Sözünü ettiğimiz duygu ile kalbin hissedişi birbirinden farklı.
Boş duygular dalgaların köpükleri gibi anlık görünür, sonra da yiterler. Köpürtülen duygular da böyledir. Onlar sadece kulaklarına gelen seslerle var olur onunla yaşamaya bakarlar. Bu, günden güne değişim gösterir. İnsanların düşünce değiştirmelerinin nedeni de bu yaşama biçimi.
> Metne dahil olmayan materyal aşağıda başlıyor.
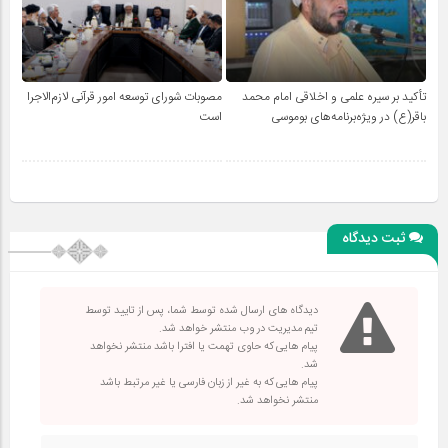
تأکید بر سیره علمی و اخلاقی امام محمد
مصوبات شورای توسعه امور قرآنی لازم‌الاجرا
باقر(ع) در ویژه‌برنامه‌های بوموسی
است
ثبت دیدگاه
دیدگاه های ارسال شده توسط شما، پس از تایید توسط
تیم مدیریت در وب منتشر خواهد شد.
پیام هایی که حاوی تهمت یا افترا باشد منتشر نخواهد
شد.
پیام هایی که به غیر از زبان فارسی یا غیر مرتبط باشد
منتشر نخواهد شد.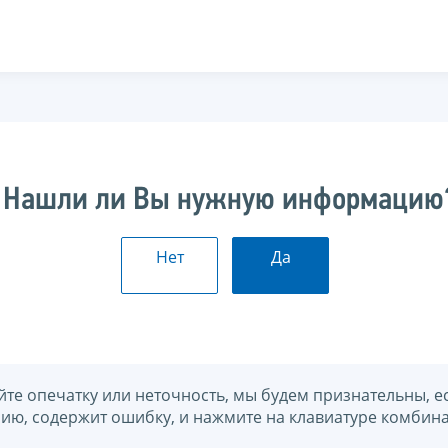
Нашли ли Вы нужную информацию
Нет
Да
йте опечатку или неточность, мы будем признательны, е
нию, содержит ошибку, и нажмите на клавиатуре комбина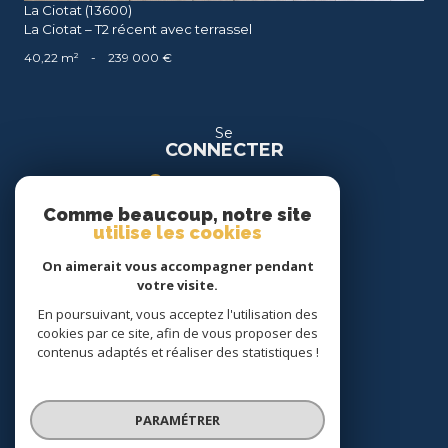
La Ciotat (13600)
La Ciotat – T2 récent avec terrassel
40,22 m²
-
239 000 €
Se
CONNECTER
espace propriétaire
Comme beaucoup, notre site
espace location
utilise les cookies
On aimerait vous accompagner pendant
Nous
votre visite.
SUIVRE
En poursuivant, vous acceptez l'utilisation des
cookies par ce site, afin de vous proposer des
contenus adaptés et réaliser des statistiques !
Nous
ADHÉRONS
PARAMÉTRER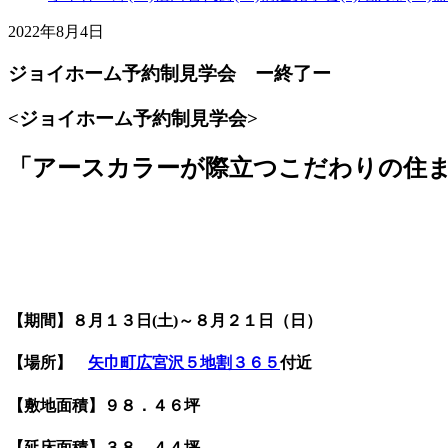
2022年8月4日
ジョイホーム予約制見学会 ー終了ー
<ジョイホーム予約制見学会>
「アースカラーが際立つこだわりの住
【期間】８月１３日(土)～８月２１日（日）
【場所】
矢巾町広宮沢５地割３６５
付近
【敷地面積】９８．４６坪
【延床面積】３８．４４坪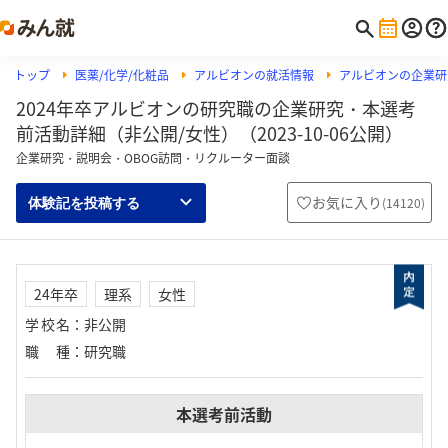
トップ
医薬/化学/化粧品
アルビオンの就活情報
アルビオンの企業研
2024年卒アルビオンの研究職の企業研究・本選考
前活動詳細（非公開/女性）（2023-10-06公開）
企業研究・説明会・OBOG訪問・リクルーター面談
お気に入り
(
14120
)
体験記を投稿する
24年卒
理系
女性
学校名
：
非公開
職種
：
研究職
本選考前活動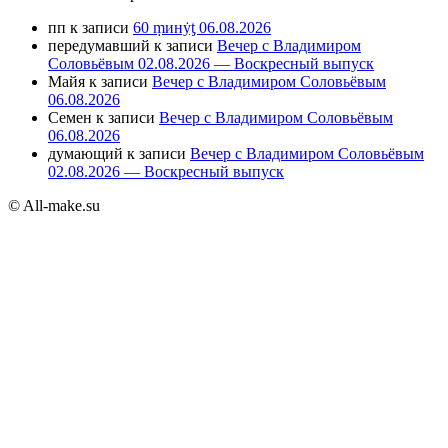
пп
к записи
60 ṃинẏƫ 06.08.2026
передумавший
к записи
Вечер с Владимиром
Соловьёвым 02.08.2026 — Воскресный выпуск
Майя
к записи
Вечер с Владимиром Соловьёвым
06.08.2026
Семен
к записи
Вечер с Владимиром Соловьёвым
06.08.2026
думающий
к записи
Вечер с Владимиром Соловьёвым
02.08.2026 — Воскресный выпуск
© All-make.su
Günümüz insanın sık fikir değiştirmesinin nedeni duygu köpürmelerinden kaynaklı. Geriye dönüp bakıldığında yirmi yıl içinde insanların değişimleri, kendisiyle tamamen zıt ve aykırı olanları benimsemesi, bir süre sonra onlardan da vazgeçmesi duygu yüklü yaşama alışkanlıklarından ileri geliyor.
Bilinçli Müslüman kitlenin zaman içinde öz değerlerinden vazgeçişi, kendisine tam anlamıyla aykırı olanları benimsemesi, düşüncesizlik ve duygu yüklü yönelimlerinin sonucudur.
İslâmî duyarlıkların yitimi, ırkî, çıkarcı, pragmatist bir anlayışa bürünmesi yanlış dalgalanmalardan kaynaklanıyor. Düşünce olarak kendisini besleyen özden uzaklaşması. Düşünce boşluğunda, ortamda birbirine aykırı, çelişkili kitlelerin oluşumu bir rastlantı değil. Boşluklardan sonra, kapılanlara umut bağlaması ve bunun sonucu da bir başka savrulma olarak görülebilir. Aslolan Müslümanların geçmişinden beslenerek, günü iyi özümseyerek bir gelecek oluşturması. Yeni bir dil, bir yaklaşım ve bilinçli bir duruş ile.